Document passage:
Help in fighting temptation

Christian couples are constantly struggling with sexual temptations, with many succumbing. Woman Editor, TEMITOPE DAVID-ADEGBOYE, was at a seminar, where couples were taught to deal with temptation

 

Coveners: Tinu and Yomi Agbabiaka

Even Jesus Christ knew that temptation is inevitable that he added “lead us not into temptation” to the prayer template to his disciples. But many Christian couples have fallen because they underestimated the power of lure.

 

Against this backdrop, Christian organisations have continued to hold seminars and talks to enlighten couples on how to avoid falling into temptation. One of such seminars held on Saturday, June 21, 2014 at Lagos Oriental Hotel, Lekki.

 

The event, a bi-annual couples’ seminar and dinner organised by Practical Christian Living Initiative, had its theme as Temptation.

 

As early as 4pm, couples dressed in “glam red”, colour code for the event, started trooping to the venue where Tinu Agbabiaka, President, Practical Christian Living Initiative, noted that temptation is “the desire to have or do something that you know you should avoid”.

Input data:

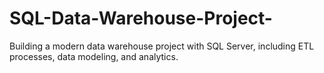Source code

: # SQL-Data-Warehouse-Project-
Building a modern data warehouse project with SQL Server, including ETL processes, data modeling, and analytics.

Actions to take:
a - Decide whether each statement agrees with the seminar report, answering yes or no and quoting the deciding words: (i) the seminar took place at Lagos Oriental Hotel, Lekki; (ii) the colour code for the event was blue; (iii) the seminar is held once a year.
b - Reproduce the part of the seminar report that opens with the words containing "Coveners: Tinu and" and closes with "power of lure.".
The lines play no part in any of this.

Solutions:
a -
(i) Yes: "One of such seminars held on Saturday, June 21, 2014 at Lagos Oriental Hotel, Lekki."
(ii) No: "couples dressed in “glam red”, colour code for the event"
(iii) No: "a bi-annual couples’ seminar and dinner organised by Practical Christian Living Initiative"

b -
Coveners: Tinu and Yomi Agbabiaka

Even Jesus Christ knew that temptation is inevitable that he added “lead us not into temptation” to the prayer template to his disciples. But many Christian couples have fallen because they underestimated the power of lure.